Required work: Retype the whole listing, please, keeping every line exact and dropping the pictures.

The input:
::::::::

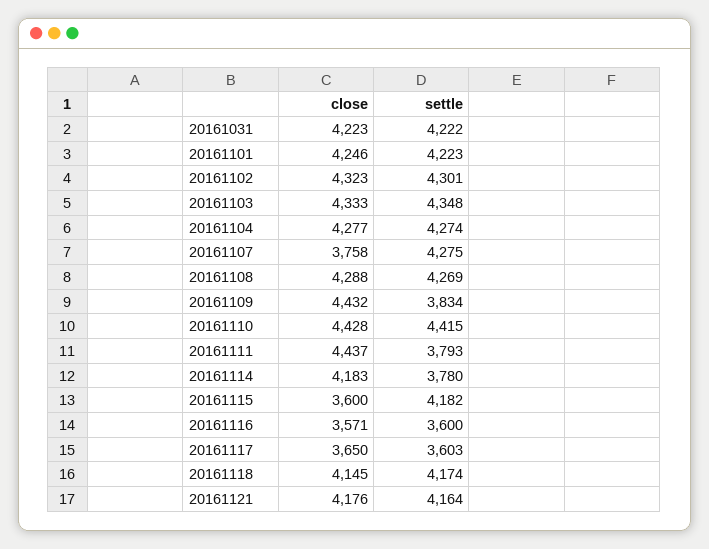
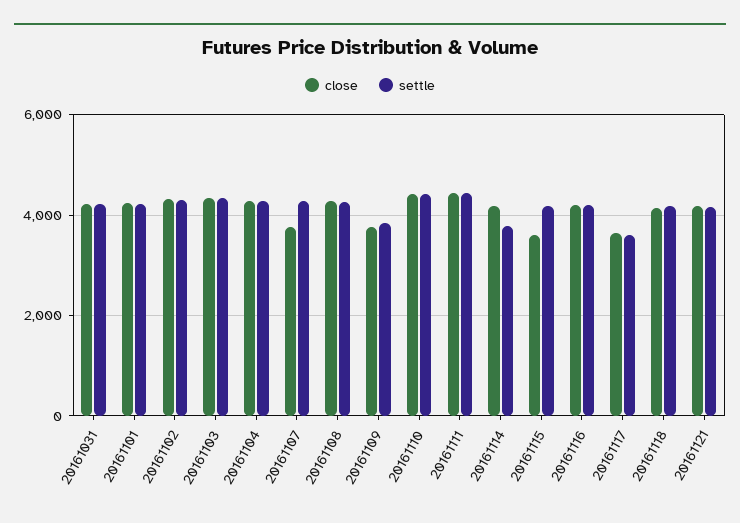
  {
    "close": {
      "20161031": 4223,
      "20161101": 4246,
      "20161102": 4323,
      "20161103": 4333,
      "20161104": 4277,
      "20161107": 3758,
      "20161108": 4288,
-     "20161109": 4432,
+     "20161109": 3800,
      "20161110": 4428,
      "20161111": 4437,
      "20161114": 4183,
      "20161115": 3600,
-     "20161116": 3571,
+     "20161116": 4200,
      "20161117": 3650,
      "20161118": 4145,
      "20161121": 4176
    },
    "settle": {
      "20161031": 4222,
      "20161101": 4223,
      "20161102": 4301,
      "20161103": 4348,
      "20161104": 4274,
      "20161107": 4275,
      "20161108": 4269,
      "20161109": 3834,
      "20161110": 4415,
-     "20161111": 3793,
+     "20161111": 4400,
      "20161114": 3780,
      "20161115": 4182,
-     "20161116": 3600,
+     "20161116": 4200,
      "20161117": 3603,
      "20161118": 4174,
      "20161121": 4164
    }
  }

::::::::

Response area:
  {
    "close": {
      "20161031": 4223,
      "20161101": 4246,
      "20161102": 4323,
      "20161103": 4333,
      "20161104": 4277,
      "20161107": 3758,
      "20161108": 4288,
-     "20161109": 4432,
+     "20161109": 3800,
      "20161110": 4428,
      "20161111": 4437,
      "20161114": 4183,
      "20161115": 3600,
-     "20161116": 3571,
+     "20161116": 4200,
      "20161117": 3650,
      "20161118": 4145,
      "20161121": 4176
    },
    "settle": {
      "20161031": 4222,
      "20161101": 4223,
      "20161102": 4301,
      "20161103": 4348,
      "20161104": 4274,
      "20161107": 4275,
      "20161108": 4269,
      "20161109": 3834,
      "20161110": 4415,
-     "20161111": 3793,
+     "20161111": 4400,
      "20161114": 3780,
      "20161115": 4182,
-     "20161116": 3600,
+     "20161116": 4200,
      "20161117": 3603,
      "20161118": 4174,
      "20161121": 4164
    }
  }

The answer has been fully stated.